**Tasks:**
a) Summarize the text on Ambazonia below in two sentences.
b) State whether each statement agrees with the text on Ambazonia below, answering yes or no and quoting the deciding words: (i) The northern part voted to join Nigeria in a February 1961 plebiscite. (ii) Sako's faction allied with IPOB. (iii) Nigeria arrested Ayuk Tabe in 2017.
c) In the text on Ambazonia below, list the separatist militias named after the word "including".

**Extracted text:**
######
As the Armistice was signed in 1918, German Kamerun was handed to joint British-French overseership, with 80% of the territory becoming French Cameroun, and the western 20% being divided by Britain (again intended to make the people easier to manage) into Northern & Southern Cameroons. While the north opted to join the new nation of Nigeria in a February 1961 plebiscite, the south reluctantly agreed to unify with newly-independent French Cameroun in a Federal Republic that protected their regional autonomy. Francophone President Ahmadou Ahidjo, however, introduced a unicameral, centralised authority and imposed a French-speaking governor, civil service, police and military on the southwest region, often dismissing English-speaking leaders. In 1984, two years after Ahidjo handed power over to Paul Biya, the new president established the Republic of Cameroon further suppressing southwestern autonomy, leading to Fon Gorji Dinka’s call for the secessionist state of Ambazonia. The All Anglophone Conferences in the 1990s demanded either the return to the 1961 constitution or independence. Protests in 2016 over French-language laws led by lawyers but joined by students and teachers were met with brutal repression from the Biya regime leading to the establishment of the Federal Republic of Ambazonia, led by self-proclaimed Interim President Sisuku Julius Ayuk Tabe.


In 2017, in a major show of solidarity between Abuja and Yaoundé, Nigeria arrested Ayuk Tabe and the Ambazonian leadership (taking refuge across the border) and extradited them to a Cameroonian prison where they remain. Samuel Ikome Sako then took over as interim president. Disappointed in his successor, Ayuk Tabe dismissed Sako from prison which became very complicated when Sako turned to dismiss him instead.


Out of the two presidents, it is Ayuk Tabe’s faction which allied with IPOB, with Sako and his supporters heavily criticising Kanu and pushing for friendly ties with the Nigerian state. The ADF (and now AGovC, Ayuk Tabe’s faction) is only one of several separatist militias, including the Red Dragons, ARA, Seven Kata, ABL and the Tigers, seemingly united in the Ambazonian Coalition Team to have a “joint front for negotiations” with the government. The range of Biafran secessionist groups (e.g. MASSOB) presents the same problem: a lack of stability for any alliance to move beyond short-term mutual interests.


“When I asked what had happened, they said my husband was shot. I was in shock and started crying. As all these were going on, I saw some groups coming in my direction. My mother-in-law quickly told me to take my children and leave,” recalls Jennifer Eze whose family was embroiled in the devastating insurgency in the Niger Delta, a separate conflict in Nigeria driven by local militias, such as the Avengers or Greenland Justice Mandate, who want control of the oil-rich region.
######
**Exercise data:**
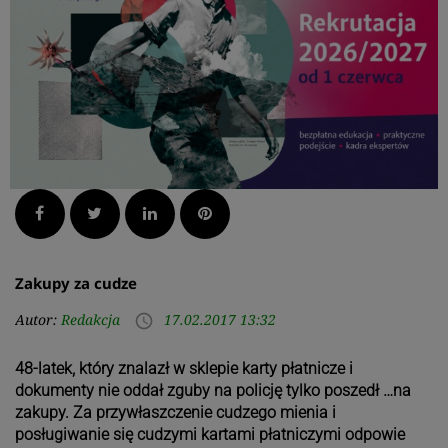
Facebook
Twitter
LinkedIn
Pinterest
Zakupy za cudze
Autor:
Redakcja
17.02.2017 13:32
access_time
48-latek, który znalazł w sklepie karty płatnicze i
dokumenty nie oddał zguby na policję tylko poszedł …na
zakupy. Za przywłaszczenie cudzego mienia i
posługiwanie się cudzymi kartami płatniczymi odpowie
######
**Answers to the tasks:**
a) After 1918, German Kamerun came under joint British-French overseership, and Southern Cameroons later unified with French Cameroun in a federation whose regional autonomy was curtailed under Presidents Ahidjo and Biya, which led to calls for the secessionist state of Ambazonia. Following brutally repressed protests in 2016, the Federal Republic of Ambazonia was established, but its leadership has since split between rival interim presidents Ayuk Tabe and Sako, and several separatist militias operate alongside one another.

b)
(i) Yes: "the north opted to join the new nation of Nigeria in a February 1961 plebiscite"
(ii) No: "it is Ayuk Tabe’s faction which allied with IPOB"
(iii) Yes: "In 2017, in a major show of solidarity between Abuja and Yaoundé, Nigeria arrested Ayuk Tabe and the Ambazonian leadership"

c)
Red Dragons
ARA
Seven Kata
ABL
Tigers